Selverston, who has continued to attend Burning Man most years, has built many close friendships at the festival and even met his wife Jennifer Bees there in 2017. He now has two kids, a 3-year-old son named Leo and a 3-month-old daughter Hazel, and plans to bring both to the festival someday. 

Selverston has brought his adventurous spirit and energy to his professional life.  As a journalist, he’s published content on Salon, NPR and even traveled to the Horn of Africa for a piece featured on “Anderson Cooper 360.” 

His risk taker approach has led him to take jobs that included becoming the founding editor of the Palo Alto Patch, working as a political consultant and then to establishing his own startup companies.

“I’ve always been a leap before you look kind of person. I can’t say why I’ve always been comfortable taking risks—it’s just my personality. It’s the old adage that without great risk, there is no great reward. We only have one life,  why phone it in from the couch?” Selverston said. 

Selverston launched his business, Cosmic Distribution, in 2019 in Santa Rosa under the parent company name Radiant Ventures Inc., with three other co-founders, Tyler Alzamora, Deven McKay and Freddy Rouhana, who Selverston knew after selling his high-quality, homegrown cannabis to Rouhana at his dispensary for ten years. 

“He had a very nice product and he was easy to work with. He was reasonable. It was like clockwork,” said Rouhana, who has been in the cannabis industry for 12 years. “He was like one of my favorites of course. We partnered up on other projects, and I selectively choose my partners.”

After California passed Proposition 64, allowing people over the age of 21 to purchase and grow marijuana, Selverston saw the writing on the wall for a new business opportunity. He reached out to Rouhana and the two looked at the different parts of the supply chain that were about to pop up in California. 

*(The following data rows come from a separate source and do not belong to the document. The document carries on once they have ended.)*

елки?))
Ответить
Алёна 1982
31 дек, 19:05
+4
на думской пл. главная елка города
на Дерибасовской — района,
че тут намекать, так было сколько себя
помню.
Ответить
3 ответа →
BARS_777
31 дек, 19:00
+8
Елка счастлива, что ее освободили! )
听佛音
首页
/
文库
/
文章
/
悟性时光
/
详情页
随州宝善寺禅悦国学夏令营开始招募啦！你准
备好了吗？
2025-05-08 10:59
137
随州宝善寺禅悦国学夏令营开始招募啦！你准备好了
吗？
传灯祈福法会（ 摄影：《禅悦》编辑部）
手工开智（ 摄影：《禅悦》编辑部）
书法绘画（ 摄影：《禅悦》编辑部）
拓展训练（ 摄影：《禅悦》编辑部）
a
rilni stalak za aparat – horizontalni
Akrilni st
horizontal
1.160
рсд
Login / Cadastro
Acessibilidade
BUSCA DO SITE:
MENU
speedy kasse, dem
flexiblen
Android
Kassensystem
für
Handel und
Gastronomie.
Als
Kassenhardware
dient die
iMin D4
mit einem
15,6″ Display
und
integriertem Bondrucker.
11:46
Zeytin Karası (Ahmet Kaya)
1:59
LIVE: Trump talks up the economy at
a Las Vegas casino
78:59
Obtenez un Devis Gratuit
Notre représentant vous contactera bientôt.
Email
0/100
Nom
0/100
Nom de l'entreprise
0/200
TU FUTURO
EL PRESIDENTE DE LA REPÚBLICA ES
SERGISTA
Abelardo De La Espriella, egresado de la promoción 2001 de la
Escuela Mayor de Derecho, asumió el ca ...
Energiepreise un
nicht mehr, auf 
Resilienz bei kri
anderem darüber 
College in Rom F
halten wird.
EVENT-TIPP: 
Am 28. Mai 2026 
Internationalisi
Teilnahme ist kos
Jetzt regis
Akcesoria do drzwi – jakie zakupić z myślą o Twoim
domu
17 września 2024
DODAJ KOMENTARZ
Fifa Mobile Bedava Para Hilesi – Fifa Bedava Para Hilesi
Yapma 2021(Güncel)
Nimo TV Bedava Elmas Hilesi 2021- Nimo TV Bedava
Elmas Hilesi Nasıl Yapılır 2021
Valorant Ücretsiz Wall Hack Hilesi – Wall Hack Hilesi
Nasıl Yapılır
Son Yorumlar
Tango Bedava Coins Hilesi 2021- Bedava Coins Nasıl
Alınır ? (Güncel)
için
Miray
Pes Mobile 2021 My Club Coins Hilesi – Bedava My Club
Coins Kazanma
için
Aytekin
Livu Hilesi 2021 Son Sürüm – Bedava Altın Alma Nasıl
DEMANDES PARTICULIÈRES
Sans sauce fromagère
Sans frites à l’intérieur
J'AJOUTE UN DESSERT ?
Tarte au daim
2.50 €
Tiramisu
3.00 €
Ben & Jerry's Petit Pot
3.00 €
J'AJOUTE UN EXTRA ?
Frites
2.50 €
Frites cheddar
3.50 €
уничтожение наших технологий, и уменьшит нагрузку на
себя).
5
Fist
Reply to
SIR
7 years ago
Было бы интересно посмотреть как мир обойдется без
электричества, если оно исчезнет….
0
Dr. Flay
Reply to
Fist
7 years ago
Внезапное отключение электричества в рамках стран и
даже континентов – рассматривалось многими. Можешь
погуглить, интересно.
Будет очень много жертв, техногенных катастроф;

“We decided that we would make a run for the middle and focus on extracts and distribution and integrate those two verticals and offer a one stop shop for brands looking to have a single partner make/package and sell their product to dispensaries,” Selverston said. 

With an established business that, like many in the cannabis trade, Selverston said is thriving during the pandemic, he is now primarily working from home, looking at the silver linings and enjoying spending this time with his young family while growing his business. 

“He has two kids, beautiful ones. I think that’s part of his motivation to wake up in the morning and get started on work,” Rouhana said. “Also, he simulates a good work environment for the staff. I think that seeing the progress and seeing the positive vibes, that are always around in the company, it’s something that gets him out of bed.” 

Selverston is trying to build a business with a lasting impact by supporting and promoting brands and people who have been in the business for a long time, building an equity program, creating a sustainable supply chain that includes a distribution, a manufacturing and a service company, and adding brands owned by people of color, supporting cannabis prison reform programs like Last Prisoner Project, which is a non-profit dedicated to bringing restorative justice to those incarcerated for violating cannabis related laws that no longer exist.